MSDH has postponed making B’ville a testing site; state reporting by county explained
A nurse at Panola Medical Center interacts Friday afternoon with the passenger of a vehicle at the drive-thru setup at the Batesville hospital.
The drive thru testing area the State Department of Health officials had hoped to set up in the parking lot of the Batesville Civic Center by next week has been postponed without a completion date announced.
The county’s director of Emergency Operations, Daniel Cole, said Friday it’s simply a matter of lack of supplies and materials for testing pods at the state level that caused the postponement. He said Health Dept. officials have given him no reason to believe the Civic Center will not be a testing site in the next month.
Batesville and Panola residents are being directed by primary care providers, who screen patients for Coronavirus symptoms, to the emergency room parking lot of Panola Medical Center. There, hospital nurses meet the patient and the test is performed following CDC guidelines.
State news outlets have published video and photos of testing tents being set up at the State Fairgrounds in Jackson.
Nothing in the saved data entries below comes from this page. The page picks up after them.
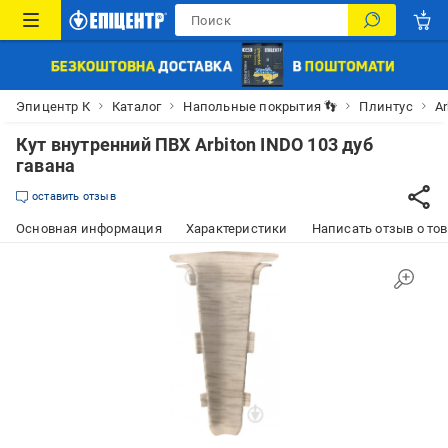
Эпицентр К
Каталог
Напольные покрытия 👣
Плинтус
Ar
Кут внутренний ПВХ Arbiton INDO 103 дуб
гавана
оставить отзыв
Основная информация
Характеристики
Написать отзыв о то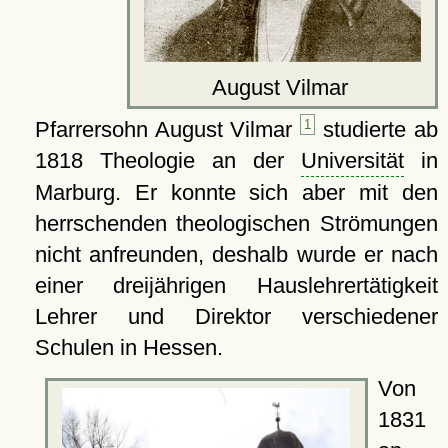
August Vilmar
Pfarrersohn August Vilmar
1
studierte ab
1818 Theologie an der
Universität
in
Marburg. Er konnte sich aber mit den
herrschenden theologischen Strömungen
nicht anfreunden, deshalb wurde er nach
einer dreijährigen Hauslehrertätigkeit
Lehrer und Direktor verschiedener
Schulen in Hessen.
Von
1831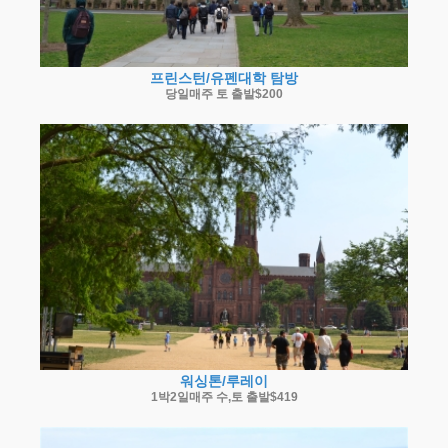
프린스턴/유펜대학 탐방
당일매주 토 출발$200
워싱톤/루레이
1박2일매주 수,토 출발$419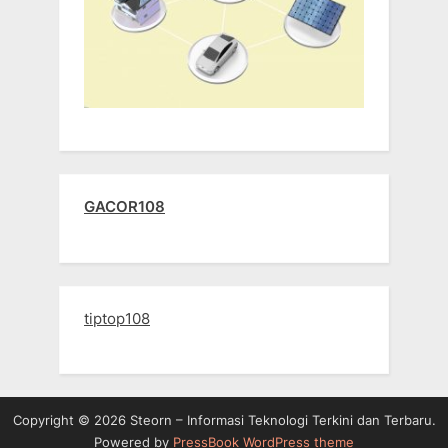
GACOR108
tiptop108
Copyright © 2026 Steorn – Informasi Teknologi Terkini dan Terbaru.
Powered by
PressBook WordPress theme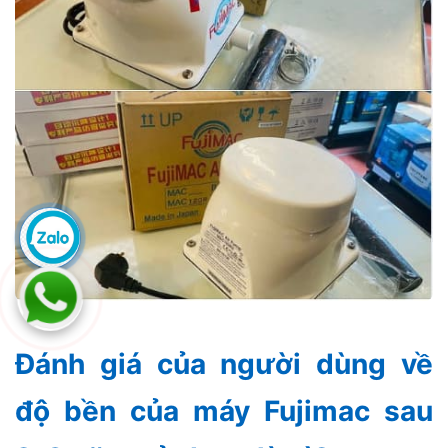
Đánh giá của người dùng về
độ bền của máy Fujimac sau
Additional sites will eventually have tents and pods erected for testing, depending on the availability of materials.
There have been no new cases of positive tests reported since Wednesday in Panola County.
Panola Medical Center reported at 4:30 p.m. they have received 42 calls about testing today, and nine patients went through the drive thru with four tested.
The hospital is scheduled to issue another release later Friday evening. It will be published when received .
Cole also said he has talked with people who are confused about the State Department of Health’s posting of confirmed cases by county, which does not show any cases for Panola.
It’s simply a matter of so much data being fed into the state’s system that it will take a few days to accurately document individual cases. A Panola County resident became the first local person to test positive. Officials received notification from the Health Dept. before 8 a.m. Wednesday of the first presumptive case of Covid-19 , and Cole made the news public about an hour later.
Some have complained that no more details of the positive tests have been released, and want officials to confirm in what part of Panola County the patient resides. Those details are private, and are dictated by national hospital and medical privacy laws.
In Panola’s first case, the patient was not swabbed in the county, and the sample tested was taken in another county. Until all the data is examined, the Panola County case will continue to be registered in another county.